In today’s briefing:
- DN Solutions IPO: Valuation Insights
- Shenzhen Intl (152 HK): Delivered as Promised
- Itochu the Fashion Giant Doubles Down on Brand Business
- FedEx’s $600 Million Secret: Cost Cuts, Controversy, and a Game-Changing Split!

DN Solutions IPO: Valuation Insights
- DN Solutions (298440 KS), the third-largest machining centre/turning centre machine tool manufacturer, seeks to raise US$1.1 billion in a KRX IPO.
- We previously discussed the IPO in DN Solutions IPO: The Bull Case and DN Solutions IPO: The Bear Case.
- I examine the syndicate’s valuation methodology. My analysis suggests that DN Solutions is palatable in the low end of the IPO price range.
Shenzhen Intl (152 HK): Delivered as Promised
- While Shenzhen International (152 HK)‘s FY24 result is at the low end of the positive profit alert range, its 2H24 net profit has still grown by 22.7%.
- Better outlook at Shenzhen Expressway (548 HK) and margin improvement for logistics hubs will drive FY25. Upside will come from further gains at South China Logistics Park.
- SZI’s valuations of 5.9x PER, 8.4% yield, and 0.5x P/B for FY25F are attractive. As more deals are sealed to realise its asset value, its P/B discount will narrow.

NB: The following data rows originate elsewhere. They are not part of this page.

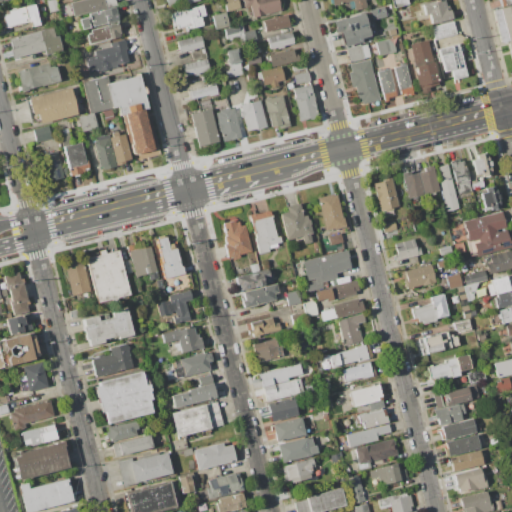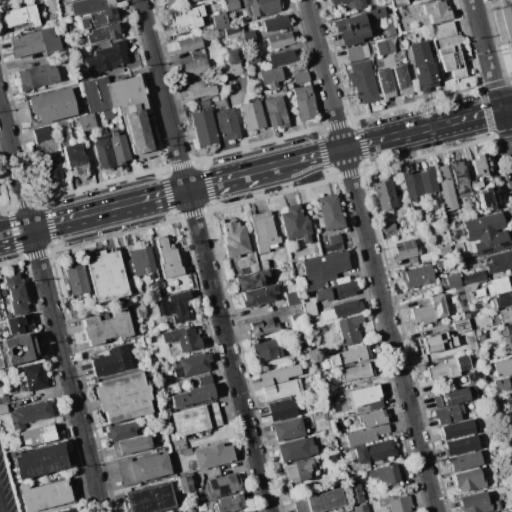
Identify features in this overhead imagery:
building: (1, 0)
building: (2, 0)
building: (182, 1)
building: (176, 2)
building: (398, 2)
building: (504, 2)
building: (504, 2)
building: (109, 3)
building: (348, 3)
building: (352, 3)
building: (399, 3)
building: (230, 4)
building: (52, 5)
building: (223, 5)
building: (86, 6)
building: (89, 6)
building: (260, 6)
building: (260, 7)
building: (435, 10)
building: (65, 11)
building: (438, 12)
building: (377, 13)
building: (19, 17)
building: (21, 17)
building: (186, 17)
building: (97, 18)
building: (100, 18)
building: (187, 19)
building: (218, 20)
building: (221, 21)
building: (274, 23)
building: (275, 23)
building: (348, 23)
building: (505, 23)
building: (503, 24)
building: (352, 29)
building: (442, 30)
building: (443, 30)
building: (102, 33)
building: (103, 34)
building: (233, 34)
building: (367, 34)
building: (351, 36)
building: (250, 38)
building: (278, 40)
building: (279, 41)
building: (33, 43)
building: (35, 44)
building: (188, 44)
building: (190, 44)
building: (383, 47)
building: (385, 47)
building: (253, 51)
building: (357, 52)
building: (420, 53)
building: (357, 54)
building: (112, 56)
building: (233, 56)
building: (106, 57)
building: (280, 58)
building: (282, 58)
building: (253, 59)
building: (450, 60)
building: (452, 61)
building: (232, 62)
building: (422, 65)
building: (298, 66)
building: (194, 67)
building: (196, 67)
building: (234, 70)
road: (494, 70)
building: (37, 76)
building: (38, 76)
building: (270, 76)
building: (272, 76)
building: (300, 77)
building: (426, 77)
building: (392, 80)
building: (402, 80)
building: (362, 82)
building: (363, 82)
building: (223, 83)
building: (229, 83)
building: (385, 84)
building: (200, 92)
building: (202, 92)
building: (303, 102)
building: (304, 103)
building: (51, 105)
building: (53, 105)
building: (122, 109)
building: (128, 111)
building: (274, 112)
building: (276, 112)
building: (108, 115)
building: (251, 115)
building: (252, 116)
building: (87, 122)
building: (226, 124)
building: (227, 124)
building: (202, 127)
building: (204, 128)
road: (429, 128)
building: (64, 132)
building: (40, 133)
building: (115, 133)
building: (42, 134)
road: (5, 144)
building: (118, 147)
building: (119, 150)
building: (102, 152)
building: (103, 152)
road: (324, 155)
building: (73, 158)
building: (75, 160)
building: (51, 165)
road: (15, 166)
building: (51, 166)
rooftop solar panel: (54, 166)
building: (481, 166)
road: (279, 167)
building: (479, 167)
rooftop solar panel: (55, 173)
building: (458, 176)
building: (458, 176)
building: (471, 177)
road: (223, 181)
building: (427, 181)
building: (418, 182)
building: (411, 185)
building: (476, 185)
building: (445, 188)
building: (445, 188)
building: (383, 194)
building: (385, 196)
building: (488, 198)
building: (490, 198)
road: (150, 199)
building: (329, 212)
building: (331, 212)
road: (71, 219)
road: (16, 222)
building: (293, 223)
building: (295, 224)
building: (388, 227)
building: (262, 231)
building: (263, 231)
building: (486, 232)
building: (488, 234)
building: (233, 239)
building: (333, 239)
building: (335, 239)
building: (235, 240)
road: (18, 242)
rooftop solar panel: (505, 246)
building: (405, 249)
rooftop solar panel: (487, 250)
building: (445, 251)
road: (206, 255)
road: (373, 255)
building: (167, 258)
building: (168, 258)
building: (140, 260)
building: (141, 261)
building: (499, 261)
building: (498, 262)
building: (442, 263)
building: (324, 266)
building: (326, 266)
building: (127, 267)
building: (462, 267)
building: (105, 275)
building: (416, 276)
building: (74, 277)
building: (75, 277)
building: (106, 277)
building: (417, 277)
building: (473, 278)
building: (251, 279)
building: (251, 279)
building: (471, 279)
building: (452, 281)
building: (453, 281)
building: (442, 284)
building: (499, 284)
building: (135, 288)
building: (341, 289)
building: (15, 290)
building: (167, 290)
building: (343, 290)
building: (500, 290)
building: (470, 291)
building: (13, 292)
building: (157, 292)
building: (257, 295)
building: (258, 296)
building: (290, 298)
building: (292, 298)
building: (502, 298)
building: (137, 299)
building: (173, 306)
building: (174, 306)
building: (347, 308)
building: (309, 309)
building: (343, 309)
building: (429, 310)
building: (429, 310)
building: (466, 312)
building: (505, 314)
building: (506, 315)
building: (298, 322)
building: (16, 324)
building: (18, 325)
building: (261, 326)
building: (104, 327)
building: (106, 327)
building: (262, 327)
building: (349, 328)
building: (508, 328)
building: (350, 329)
building: (509, 331)
building: (182, 338)
building: (183, 338)
building: (447, 338)
building: (436, 343)
building: (510, 344)
building: (511, 344)
building: (16, 350)
building: (17, 350)
building: (265, 350)
building: (266, 350)
building: (348, 356)
building: (350, 356)
building: (110, 361)
building: (111, 361)
building: (189, 365)
building: (187, 366)
building: (502, 367)
building: (446, 368)
building: (503, 368)
building: (447, 369)
road: (68, 370)
building: (355, 372)
building: (358, 372)
building: (277, 376)
building: (475, 376)
building: (31, 378)
building: (33, 378)
building: (204, 378)
building: (203, 379)
building: (280, 382)
building: (324, 384)
building: (501, 384)
building: (500, 386)
building: (282, 390)
building: (511, 394)
building: (364, 395)
building: (511, 395)
building: (191, 396)
building: (193, 396)
building: (454, 396)
building: (122, 397)
building: (123, 397)
building: (365, 397)
building: (455, 397)
building: (3, 399)
building: (375, 404)
building: (3, 408)
building: (280, 409)
building: (282, 409)
building: (29, 414)
building: (30, 414)
building: (447, 414)
building: (448, 414)
building: (325, 417)
building: (371, 418)
building: (194, 419)
building: (195, 419)
building: (371, 419)
building: (287, 429)
building: (288, 429)
building: (456, 429)
building: (457, 429)
building: (120, 431)
building: (121, 431)
building: (37, 435)
building: (364, 435)
building: (366, 435)
building: (37, 436)
building: (130, 445)
building: (460, 445)
building: (461, 445)
building: (132, 446)
building: (295, 449)
building: (296, 449)
building: (374, 451)
building: (375, 451)
building: (185, 452)
building: (212, 455)
building: (212, 456)
building: (39, 460)
building: (336, 460)
building: (464, 460)
building: (40, 461)
building: (465, 461)
building: (190, 465)
building: (507, 466)
building: (511, 466)
building: (143, 468)
building: (144, 469)
building: (297, 470)
building: (297, 471)
building: (387, 473)
building: (388, 473)
building: (468, 480)
building: (469, 481)
parking lot: (6, 485)
building: (185, 485)
building: (223, 485)
building: (223, 486)
building: (354, 489)
building: (355, 489)
building: (43, 495)
building: (44, 495)
building: (149, 498)
building: (150, 499)
building: (318, 502)
building: (321, 502)
building: (396, 502)
building: (474, 502)
building: (228, 503)
building: (230, 503)
building: (395, 503)
building: (474, 503)
building: (498, 505)
road: (1, 506)
building: (203, 507)
building: (359, 508)
building: (360, 508)
building: (69, 510)
building: (75, 510)
building: (181, 511)
building: (244, 511)
building: (497, 511)
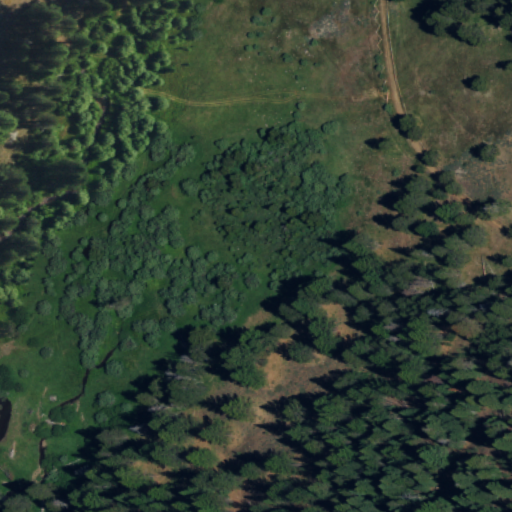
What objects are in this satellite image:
road: (408, 141)
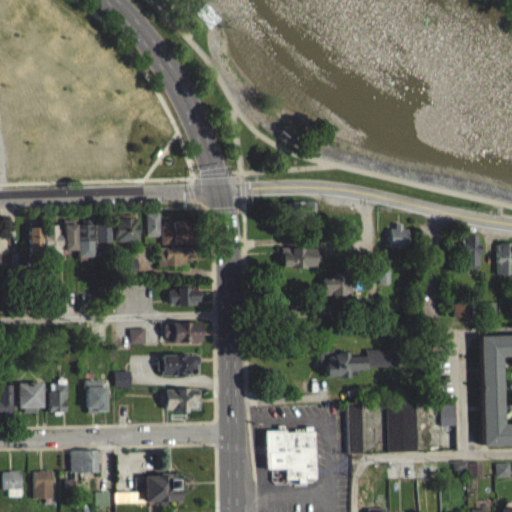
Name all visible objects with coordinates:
building: (205, 14)
building: (0, 19)
building: (204, 21)
road: (193, 27)
river: (431, 51)
road: (149, 77)
park: (156, 138)
road: (234, 138)
road: (160, 154)
road: (299, 156)
road: (285, 167)
road: (215, 173)
road: (95, 179)
road: (242, 179)
traffic signals: (222, 190)
road: (192, 191)
road: (121, 192)
road: (378, 195)
road: (121, 207)
building: (299, 208)
building: (296, 215)
building: (152, 222)
building: (126, 227)
building: (150, 230)
building: (179, 231)
building: (70, 233)
building: (395, 234)
building: (103, 235)
building: (123, 236)
building: (53, 238)
building: (173, 238)
road: (226, 238)
building: (86, 239)
building: (100, 241)
road: (296, 242)
building: (396, 242)
building: (35, 245)
building: (32, 246)
building: (50, 246)
building: (82, 246)
building: (467, 249)
building: (176, 253)
building: (502, 255)
building: (299, 256)
building: (468, 257)
building: (174, 261)
building: (296, 262)
building: (128, 264)
building: (501, 264)
building: (127, 270)
building: (381, 272)
building: (381, 281)
building: (338, 283)
building: (335, 290)
building: (184, 294)
building: (181, 302)
road: (351, 304)
building: (459, 306)
building: (485, 307)
building: (458, 313)
road: (114, 315)
road: (447, 329)
road: (480, 329)
building: (184, 330)
building: (137, 334)
building: (180, 337)
building: (134, 341)
road: (245, 349)
building: (354, 360)
road: (505, 361)
building: (179, 363)
building: (354, 367)
building: (176, 370)
building: (119, 384)
road: (505, 384)
building: (491, 386)
building: (96, 394)
building: (491, 394)
building: (57, 395)
building: (6, 397)
building: (182, 398)
building: (93, 401)
building: (27, 402)
building: (55, 402)
road: (506, 403)
building: (5, 405)
building: (179, 405)
building: (444, 418)
building: (398, 424)
road: (116, 434)
building: (351, 434)
road: (408, 455)
building: (84, 459)
building: (287, 459)
building: (287, 461)
parking lot: (308, 461)
road: (328, 462)
building: (81, 467)
building: (472, 468)
building: (500, 468)
building: (472, 475)
building: (500, 475)
building: (12, 478)
building: (42, 482)
building: (69, 482)
building: (164, 486)
building: (10, 488)
building: (40, 490)
building: (67, 490)
building: (153, 496)
building: (102, 497)
road: (297, 497)
building: (99, 504)
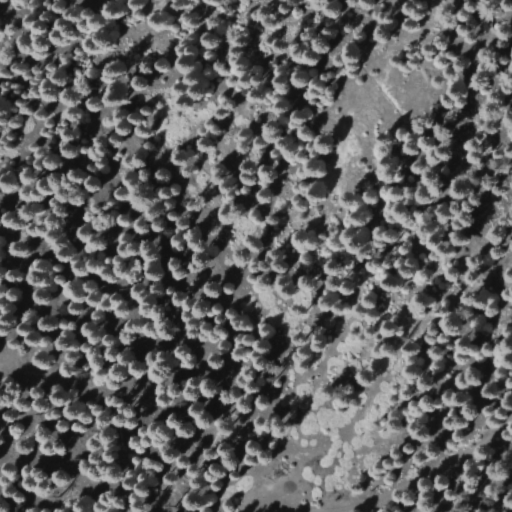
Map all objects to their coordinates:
road: (416, 461)
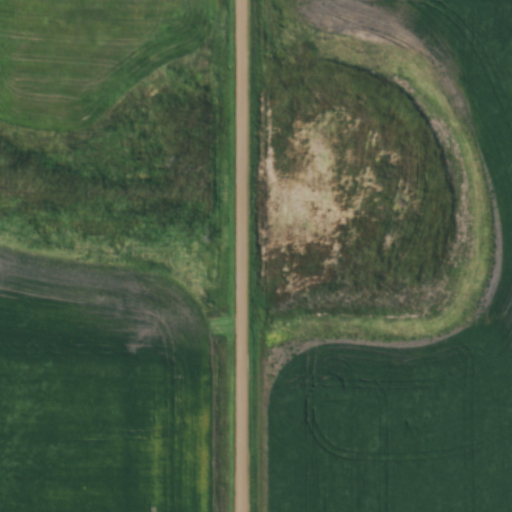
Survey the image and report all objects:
road: (244, 256)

Itochu the Fashion Giant Doubles Down on Brand Business
- Warren Buffett is investing more in Japan’s trading companies for a variety of reasons but Itochu stands alone in its dominance of Japan’s fashion sector.
- Itochu continues to emphasise investment in consumer brands, particularly fashion and sports, but will now adjust its decades-old playbook, introducing more direct oversight of subsidiaries and affiliates.
- This will include a big new push to turn Vivienne Westwood into a luxury brand, upgrading Paul Smith and bringing Descente Ltd (8114 JP) in-house
FedEx’s $600 Million Secret: Cost Cuts, Controversy, and a Game-Changing Split!
- FedEx Corporation’s third-quarter fiscal 2025 performance showcases a balanced mix of operational successes and challenges.
- The results highlight a 2% year-over-year revenue increase, primarily attributed to operational efficiency initiatives, notably the DRIVE savings program, which achieved $600 million in savings for the quarter.
- Driven by these efficiencies, the company saw a 12% increase in adjusted operating income and a 17% rise in adjusted EPS compared to the previous year.